• _Work request_: Copy every line of the data in which the word "good" occurs.

(Transcribed page contents)

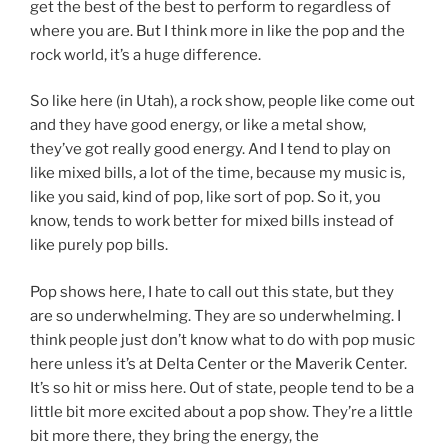
get the best of the best to perform to regardless of
where you are. But I think more in like the pop and the
rock world, it’s a huge difference.
So like here (in Utah), a rock show, people like come out
and they have good energy, or like a metal show,
they’ve got really good energy. And I tend to play on
like mixed bills, a lot of the time, because my music is,
like you said, kind of pop, like sort of pop. So it, you
know, tends to work better for mixed bills instead of
like purely pop bills.
Pop shows here, I hate to call out this state, but they
are so underwhelming. They are so underwhelming. I
think people just don’t know what to do with pop music
here unless it’s at Delta Center or the Maverik Center.
It’s so hit or miss here. Out of state, people tend to be a
little bit more excited about a pop show. They’re a little
bit more there, they bring the energy, the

• _Answer space_:
and they have good energy, or like a metal show,
they’ve got really good energy. And I tend to play on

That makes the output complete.